Übertragungsprotokolle sind nicht standardisiert

Grafik von Prinzipübersicht zur Regelung großer Photovoltaik-Anlagen

Prinzipübersicht zur Regelung großer Photovoltaik-Anlagen (Quelle: Phoenix Contact)

Grafik von Hardwarestruktur des EZA-Reglers: Je nach Anforderung wird die Steuerungseinheit um E/A-Module ergänzt

Hardwarestruktur des EZA-Reglers: Je nach Anforderung wird die Steuerungseinheit um E/A-Module ergänzt (Quelle: Phoenix Contact)
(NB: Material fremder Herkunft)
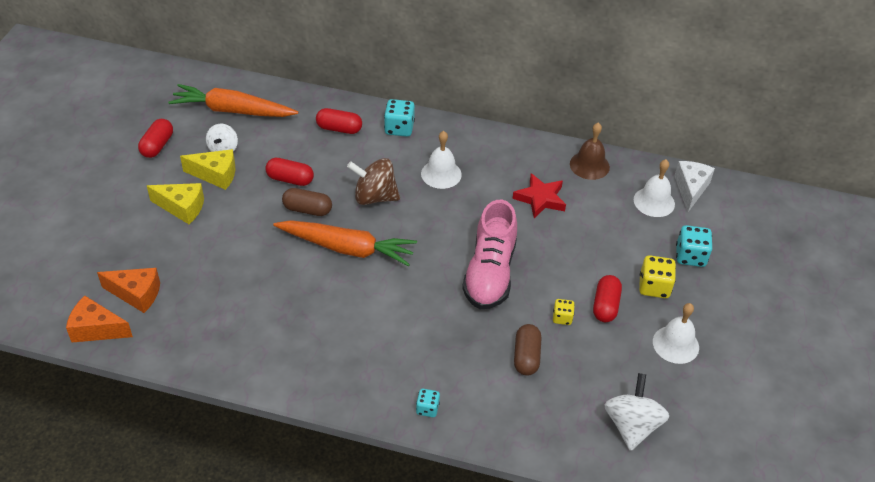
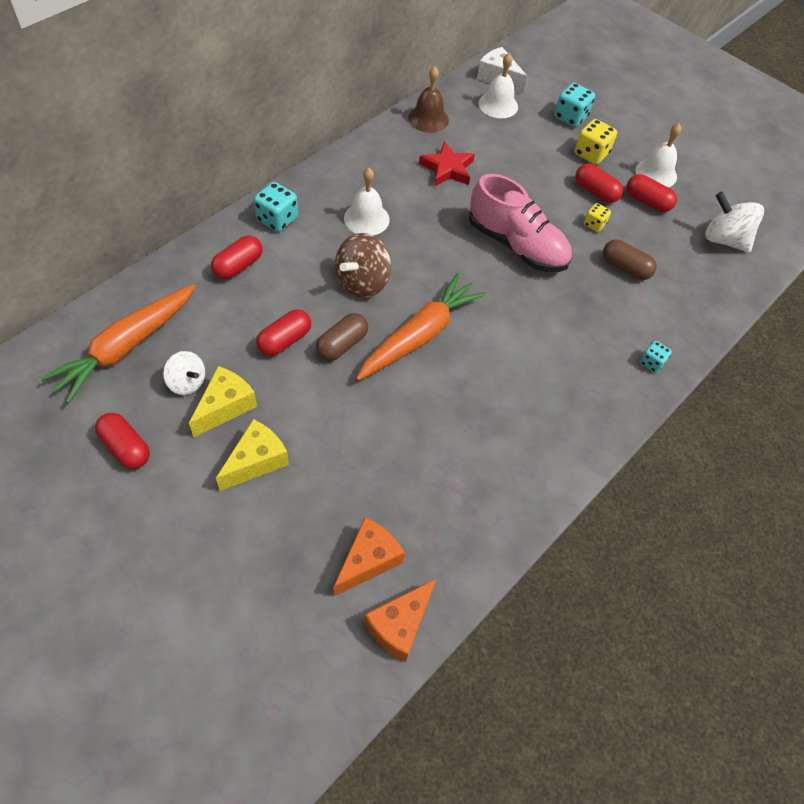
camera: 65 degrees left, 10 degrees up
(628, 348) = (647, 202): none -> red capsule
In seinen Netzanschlussbedingungen gibt der zuständige Netzbetreiber für jede Photovoltaikanlage die einzuhaltenden Bereiche für Netzfrequenz und Fahrweise vor. Diese Vorgaben beziehen sich immer auf den Netzverknüpfungspunkt und nicht auf die AC-Anschlussseite der in der Anlage verbauten Energieerzeugungseinheiten (EZE), also der Wechselrichter. EZA-Regler (Energieerzeugungsanlagen- Regler) setzen die Anforderungen in großen Photovoltaikanlagen am Mittelspannungsnetz um. Sie erfassen die am Netzverknüpfungspunkt vorliegende Spannung und Blindleistung über entsprechende Messtechnik. Anschließend ermitteln die EZA-Regler auf Basis der Abweichung zu den Vorgaben des Netzbetreibers, die entweder als Kennlinie vorhanden sind oder per externe Sollvorgabe erfolgen, die notwendigen Regelwerte für die Wechselrichter. Durch den geschlossenen Regelkreis werden parkinterne Impedanzen kompensiert. Eine technische Herausforderung resultiert aus der fehlenden Standardisierung der Protokolle, über die die Wechselrichter Daten austauschen. Aus diesem Grund handelt es sich bei den am Markt verfügbaren Lösungen typischerweise um einen proprietären Ansatz des jeweiligen Wechselrichterherstellers oder eines Drittanbieters. Ein solches Konzept erlaubt in der Regel jedoch keinen Mischbetrieb von Wechselrichtern verschiedener Unternehmen. Ein weiteres Problem des Netzbetreibers ergibt sich aus der fehlenden Standardisierung hinsichtlich der Fernwirktechnik, die zur Übermittlung der Sollwertvorgabe für Wirk- und Blindleistung sowie zur Rückmeldung der Istwerte der Anlage an den Netzbetreiber eingesetzt wird. In der Praxis bedeutet das, dass zusätzliche Kommunikations-Gateways zwischen dem EZA-Regler und der Fernwirktechnik des Netzbetreibers installiert werden müssen.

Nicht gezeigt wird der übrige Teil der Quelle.